Very well made and with some excellent acting, Yann Demange’s ’71 really manages to recreate the atmosphere of the early seventies, and I found it exciting from start to finish. Most of the film also seemed very realistic, and the brilliantly shot riot scene at the beginning does a wonderful job of showing how it must have felt for young, inexperienced soldiers who’d had no training in police work or crowd control to be heavily outnumbered by an enraged and violent mob. The soldiers are the ones with the guns, but they’re soon running for their lives. Even though officially they haven’t even left the country, they find themselves in a totally alien world, a point which is effectively illustrated when a kid asks Gary, the main character, whether he’s a Catholic or a Protestant. He says he doesn’t really know, as he wasn’t really brought up to follow any religion, and the kid looks at him as if he’s mad: how can anyone not know such an important, life-defining fact about themselves?
What also comes across very well is the complexity and confusion of the political situation, with factional in-fighting on the republican side and the British undercover guys doing dirty deals with everyone on both sides, so that in the end it becomes very difficult to know who can be trusted and who might be a traitor. It was interesting to see that when the soldiers are given their initial briefing they’re shown a map of Belfast and are told which are the ‘Protestant areas: friendly’, and the ‘Catholic areas: hostile’. Officially the army was there as a neutral peacekeeping force to keep the two sides apart, but that wasn’t how they were perceived by the locals on either side of the divide. To all intents and purposes the army had been brought in to help the Protestant police force fight the IRA, and everyone, including the army, was very much aware of the fact.
— SPOILER WARNING !!! —
Important plot details might be revealed beyond this point…
So far, so good, but once the main narrative gets going, with Gary lost in a hostile environment and being searched for by different groups who want him dead for different reasons, I felt that slightly too much realism was sacrificed for the purposes of entertainment and excitement. He wanders around completely empty streets, with not a policeman or soldier in sight, just stumbling from the Catholic to the Protestant stronghold and back again, even though there were road blocks and barriers separating the two. Following the explosion he’s in a seemingly safe Protestant area and only has to wait for the first police or army patrol to show up, but at that point we were only half way through the film and I wondered how it was going to progress from there. No problem: Gary just wanders off into the mist, he’s soon back in IRA territory and the excitement can continue. So, although most of the film felt very realistic, some parts seemed anything but, and this was reflected in the comments on IMDb. A surprising number of these were by people who claimed to have grown up in Northern Ireland or even in Belfast at the period in which the film was set, and they were about equally divided as to whether it showed the place exactly like it was, or whether it was all a complete fantasy.
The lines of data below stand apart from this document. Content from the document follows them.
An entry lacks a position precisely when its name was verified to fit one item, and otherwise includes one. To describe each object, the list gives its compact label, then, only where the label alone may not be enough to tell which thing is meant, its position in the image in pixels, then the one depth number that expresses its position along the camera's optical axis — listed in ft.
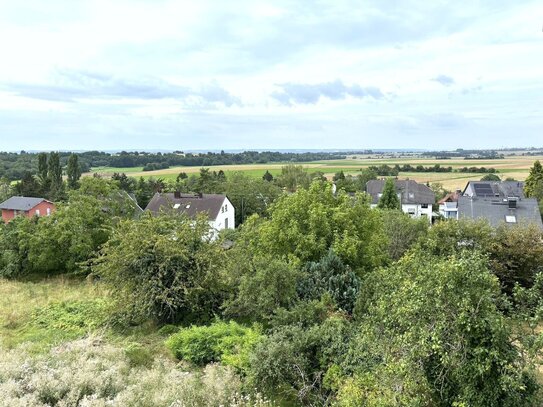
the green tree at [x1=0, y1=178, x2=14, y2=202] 198.90
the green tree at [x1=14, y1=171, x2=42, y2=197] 195.83
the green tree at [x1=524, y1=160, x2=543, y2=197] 155.43
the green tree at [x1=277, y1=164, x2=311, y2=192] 233.76
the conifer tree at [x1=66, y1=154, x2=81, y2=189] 215.51
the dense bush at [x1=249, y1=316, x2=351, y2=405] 32.14
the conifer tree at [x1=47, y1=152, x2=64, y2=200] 201.16
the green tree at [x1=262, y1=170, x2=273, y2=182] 266.40
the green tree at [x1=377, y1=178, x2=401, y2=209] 147.23
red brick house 161.38
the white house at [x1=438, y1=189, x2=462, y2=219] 161.17
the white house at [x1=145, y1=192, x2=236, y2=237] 133.49
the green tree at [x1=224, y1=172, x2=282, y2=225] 165.68
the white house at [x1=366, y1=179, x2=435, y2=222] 176.76
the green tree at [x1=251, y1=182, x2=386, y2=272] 55.57
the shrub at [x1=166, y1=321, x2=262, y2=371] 38.19
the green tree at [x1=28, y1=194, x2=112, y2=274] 81.41
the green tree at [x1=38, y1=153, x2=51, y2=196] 203.62
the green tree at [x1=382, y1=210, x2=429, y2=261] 86.99
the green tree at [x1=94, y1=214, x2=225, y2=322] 52.34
The final shoot-out is also a bit o.t.t., and could almost have come out of a typical Hollywood spy thriller or western. And another point which bothered me just a little bit was the way we are shown Gary in his home setting at the start and end of the film. We see that he’s grown up in a children’s home and has a loving relationship with a young guy still living in the place, probably his younger brother. This has nothing whatsoever to do with the rest of the film, and is presumably only included to make sure that we, the audience, find Gary a nice guy and are suitably sympathetic to his plight when he gets into trouble later on. And even if this background material served a purpose at the start of the film, did we really have to see him going back to the children’s home at the end for a happy reunification scene? The ending was a bit of an anticlimax altogether: Gary is rescued, the dirty business he’s stumbled upon gets hushed up in about two minutes of dialogue, he throws his dog tags into the sea to let us know that he’s disillusioned with the army, and he gets the bus across the peaceful English scenery to his happy ending. Surely that could have been better.
In spite of these slight criticisms this is a powerful film which, for me at least, paints a very believable picture of what Belfast must have felt like in 1971: a complete Hell-hole in which you really wouldn’t want to find yourself. But I knew that already, just as I also knew that war is terrible, religious bigotry and conflict are terrible and people can be terrible, so this film didn’t really tell me anything I didn’t already know. In other words this was a good film, but not quite interesting enough to qualify as a masterpiece.